More than 50 percent of workers at Canada Goose’s Winnipeg factory voted in favor of unionization, a subsidiary of the company said on Sunday. The vote has been held at Canada Goose’s facilities since April and comes amid ongoing complaints by workers over poor working conditions.
The Canada Goose factory was the focus of a months-long investigation by workers and community groups, which led to a court-imposed mediation process as Canada Goose said it would not bargain with the unionized workers until the process was concluded. A court voted in favor of the mediation effort on Nov. 8.
“Our team has worked hard to achieve this important milestone for our organization,” David Manley, Canada Goose’s vice president of human resources, said in a statement. “This reflects a deep commitment to their welfare and culture and we look forward to their work continuing for years to come.”
Many of the factory workers said they worked in harsh conditions and were treated poorly by their employer, reports CBC News. Many complained of dangerously hot temperatures, work environments that made it difficult to take breaks and have a safe place to change clothes, and long shifts with little pay for overtime. The workers have been given the option to join a union and negotiate a collective agreement, but continue to be free to leave the factory at any time.
In August, the factory was visited by Prime Minister Justin Trudeau, who urged the company to improve the conditions for its workers.

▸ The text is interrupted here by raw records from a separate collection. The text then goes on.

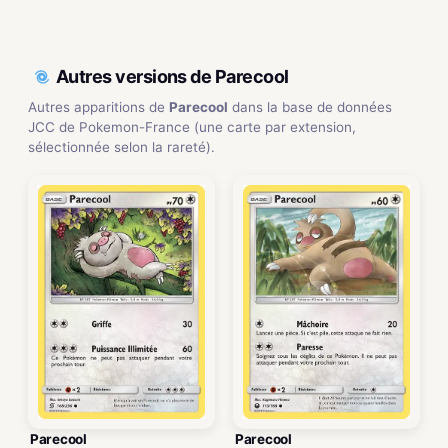
Autres versions de Parecool
Autres apparitions de
Parecool
dans la base de données
JCC de Pokemon-France (une carte par extension,
sélectionnée selon la rareté).
Parecool
Parecool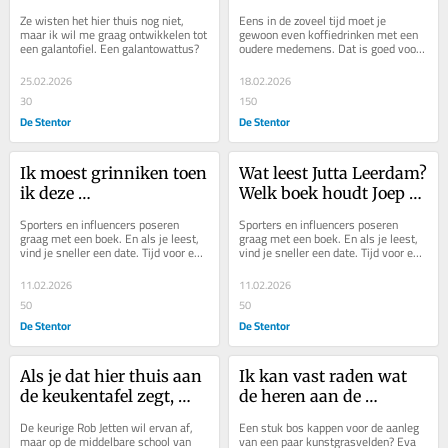
meer los dan ik ooit 
antwoord is verrassend 
Ze wisten het hier thuis nog niet, 
Eens in de zoveel tijd moet je 
verwachtte
simpel
maar ik wil me graag ontwikkelen tot 
gewoon even koffiedrinken met een 
een galantofiel. Een galantowattus?
oudere medemens. Dat is goed voor 
je humeur. En je krijgt een levensles 
cadeau.
25.02.2026
18.02.2026
30
150
De Stentor
De Stentor
Ik moest grinniken toen 
Wat leest Jutta Leerdam? 
ik deze 
Welk boek houdt Joep 
radiocommercial 
Wennemars scherp?
Sporters en influencers poseren 
Sporters en influencers poseren 
hoorde
graag met een boek. En als je leest, 
graag met een boek. En als je leest, 
vind je sneller een date. Tijd voor een 
vind je sneller een date. Tijd voor een 
hartveroverende leestip voor...
hartveroverende leestip voor...
11.02.2026
11.02.2026
50
50
De Stentor
De Stentor
Als je dat hier thuis aan 
Ik kan vast raden wat 
de keukentafel zegt, 
de heren aan de 
volgt een correctie
stamtafel van de 
De keurige Rob Jetten wil ervan af, 
Een stuk bos kappen voor de aanleg 
voetbalkantine tegen 
maar op de middelbare school van 
van een paar kunstgrasvelden? Eva 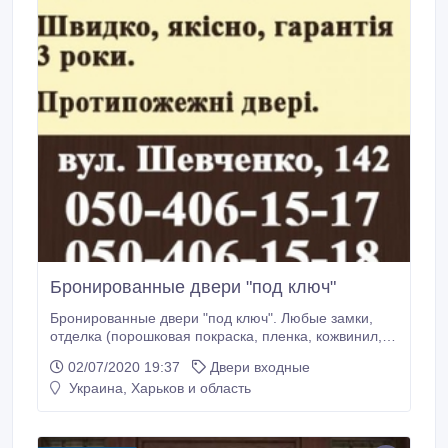
Бронированные двери "под ключ"
Бронированные двери "под ключ". Любые замки,
отделка (порошковая покраска, пленка, кожвинил,
эмаль и МДФ-накладки). Быстро, качественно,
02/07/2020 19:37
Двери входные
гарантия 3 года. Противопожарные двери. Тел.:
Украина, Харьков и область
050-406-15-17, 050-406-15-18. Менеджер..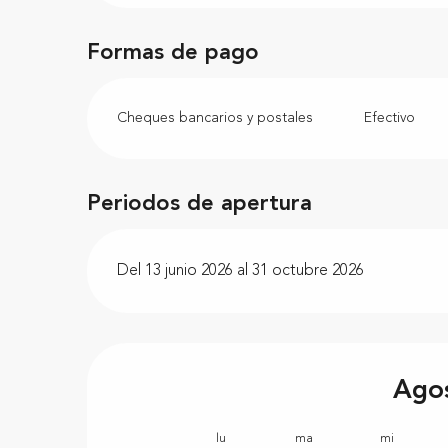
Formas de pago
Cheques bancarios y postales
Efectivo
Periodos de apertura
Del 13 junio 2026 al 31 octubre 2026
Ago
lu
ma
mi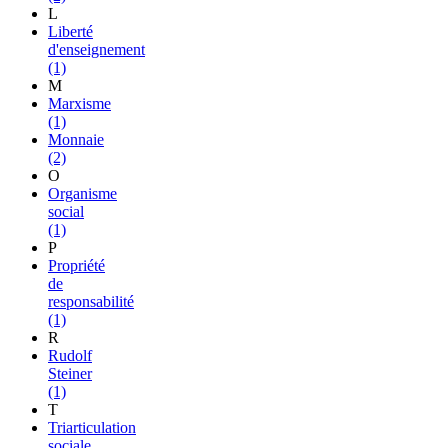
L
Liberté
d'enseignement
(1)
M
Marxisme
(1)
Monnaie
(2)
O
Organisme
social
(1)
P
Propriété
de
responsabilité
(1)
R
Rudolf
Steiner
(1)
T
Triarticulation
sociale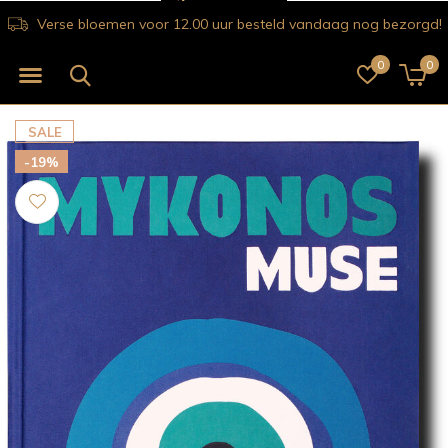
Verse bloemen voor 12.00 uur besteld vandaag nog bezorgd!
0
0
SALE
-19%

“I am confident that this factory would be happy to discuss with you new standards, standards that the rest of Canada Goose operates by. So let’s work together to achieve what the rest of Canada Goose does,” Trudeau said.
Canada Goose’s parent company, Toronto-based Northbrook, Ontario-based Luxury Brands Inc., denies that the factory has a particularly bad environment, but says it is committed to improving conditions for all of its employees, as part of its “core values.” The company has agreed to let a mediator continue negotiations with the union for the next 45 days.